Anthropic's Wildest Week Ever: Leaked Their Scariest AI Model While Beating the Pentagon in Court

If you wrote this week's Anthropic news as a movie script, Hollywood would reject it for being too unrealistic. In the span of 48 hours, the company that built its entire brand on AI safety managed to accidentally leak details of its most dangerous AI model onto the open internet — while simultaneously winning a landmark court battle against the Pentagon and the Trump administration. You literally cannot make this up.

Let's unpack this absolute circus, because there are two massive stories here and they paint a portrait of an AI company caught between its own ambitions and the chaos of the world around it.

Part One: Meet Claude Mythos — The Model Anthropic Didn't Want You to Know About (Yet)

On Wednesday, Fortune reporter Bea Nolan discovered something that Anthropic's security team is probably still losing sleep over. Details of an unreleased AI model called 'Claude Mythos' were sitting in a publicly accessible data cache, waiting for anyone with an internet connection to find them.

And 'anyone' turned out to be Fortune Magazine, along with Roy Paz, a senior AI security researcher at LayerX Security, and Alexandre Pauwels, a cybersecurity researcher at the University of Cambridge. Between them, they found roughly 3,000 unpublished assets linked to Anthropic's blog — draft posts, images, PDFs — all sitting in an unsecured, publicly searchable data store.

The crown jewel? A draft blog post describing Claude Mythos as 'by far the most powerful AI model we've ever developed.'

Let that sink in. The company whose entire pitch to the world is 'we take AI safety more seriously than anyone' left their scariest model's details on the open internet because of what they later called a 'human error' in their content management system configuration.

What We Know About Mythos

The leaked draft reveals a genuinely significant development in the AI race. Here's what Anthropic apparently didn't want us to know — at least not yet:

New model tier called 'Capybara': Currently, Anthropic markets three tiers — Haiku (small/fast), Sonnet (balanced), and Opus (large/powerful). Capybara sits above Opus as a new, even larger tier. In Anthropic's own words: 'Capybara is a new name for a new tier of model: larger and more intelligent than our Opus models — which were, until now, our most powerful.'
'Step change' in capabilities: Anthropic confirmed to Fortune that the model represents 'a step change' in performance and is 'the most capable we've built to date.' The draft blog claims dramatically higher scores in software coding, academic reasoning, and cybersecurity versus Claude Opus 4.6.
Already in testing: The model is currently being trialled by 'early access customers' — meaning select organisations are already using this thing.
Expensive to run: The draft notes the model isn't ready for general release partly because of cost.
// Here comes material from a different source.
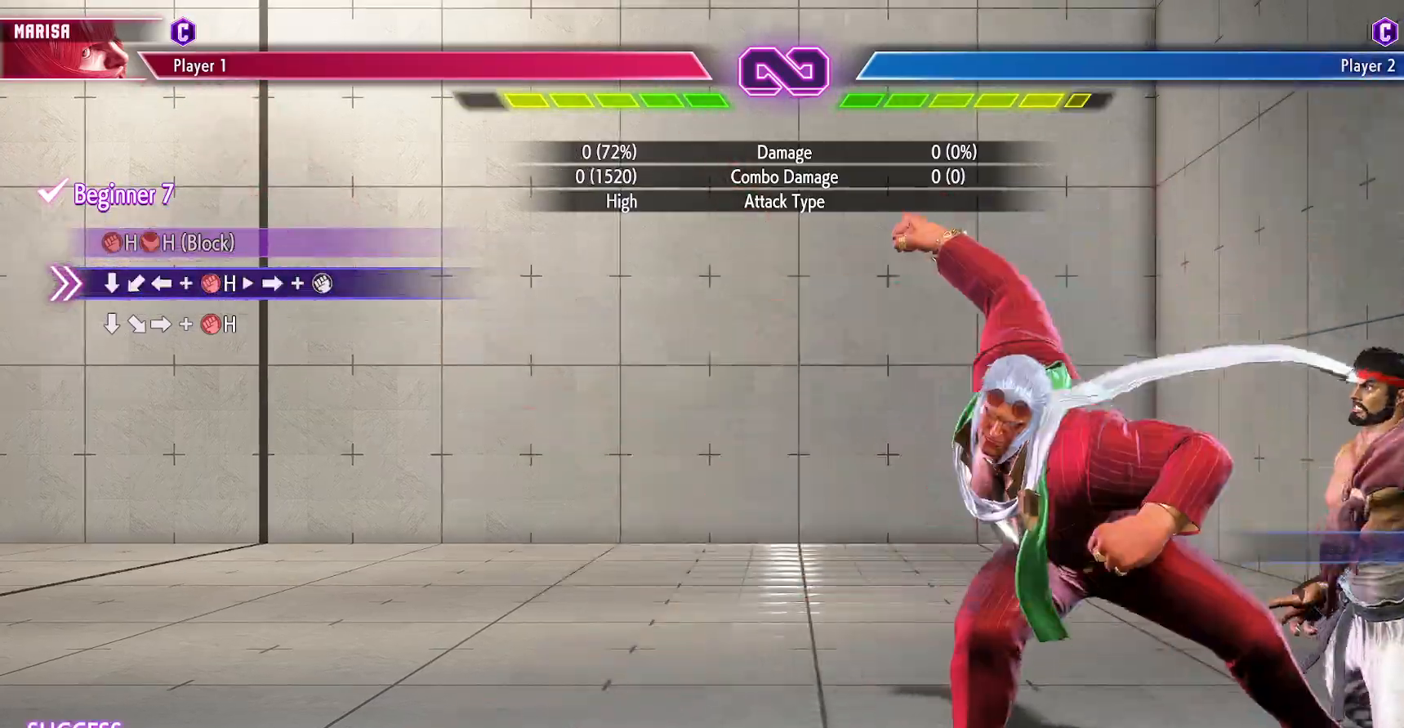
{"buttons": ["R1", "DPAD_RIGHT"], "events": [[50, "R1", "down"], [100, "R1", "up"], [183, "R1", "down"], [250, "R1", "up"], [317, "R1", "down"], [400, "R1", "up"], [467, "R1", "down"]]}
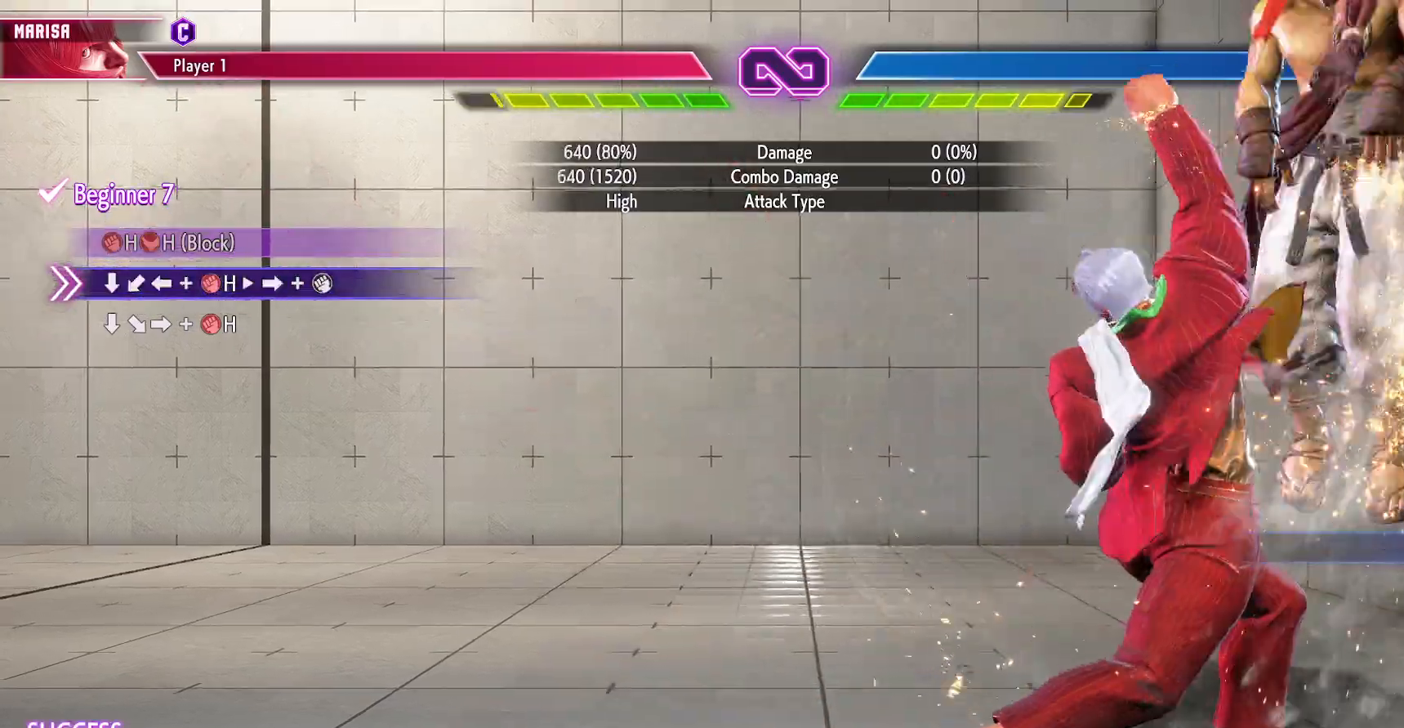
{"buttons": [], "events": [[17, "R1", "up"], [117, "R1", "down"], [167, "R1", "up"], [250, "R1", "down"], [333, "R1", "up"], [450, "DPAD_RIGHT", "up"]]}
Running something more powerful than Opus ain't cheap.
Planned cautious rollout: The leaked document outlines a staged release strategy, starting with a small group of early-access users before wider availability.

But here's where it gets properly spicy.

The Cybersecurity Problem That's Keeping Anthropic Up at Night

According to the leaked draft, Anthropic believes Claude Mythos poses unprecedented cybersecurity risks. The company's own words are remarkable in their candour:

'[The model] is currently far ahead of any other AI model in cyber capabilities... it presages an upcoming wave of models that can exploit vulnerabilities in ways that far outpace the efforts of defenders.'

Read that again. Anthropic is saying, in their own draft blog post, that their model can find and exploit software vulnerabilities faster than humans can patch them. And that this is just the beginning — other models will follow.

This isn't theoretical hand-wringing. Just last year, Anthropic discovered that Chinese state-sponsored hacking groups had already been using Claude Code to infiltrate roughly 30 organisations — including tech companies, financial institutions, and government agencies — before the company detected and shut it down.

The planned release strategy for Mythos reflects this anxiety. Anthropic's draft blog says they want to release it first to cybersecurity defenders, giving them 'a head start in improving the robustness of their codebases against the impending wave of AI-driven exploits.' Translation: we're giving the good guys the weapons first because the bad guys are coming regardless.

This mirrors what happened in February when OpenAI released GPT-5.3-Codex — the first model OpenAI classified as 'high capability' for cybersecurity tasks under its own risk framework. The arms race in AI-powered hacking and defending is now fully real, and Mythos appears to be a significant escalation.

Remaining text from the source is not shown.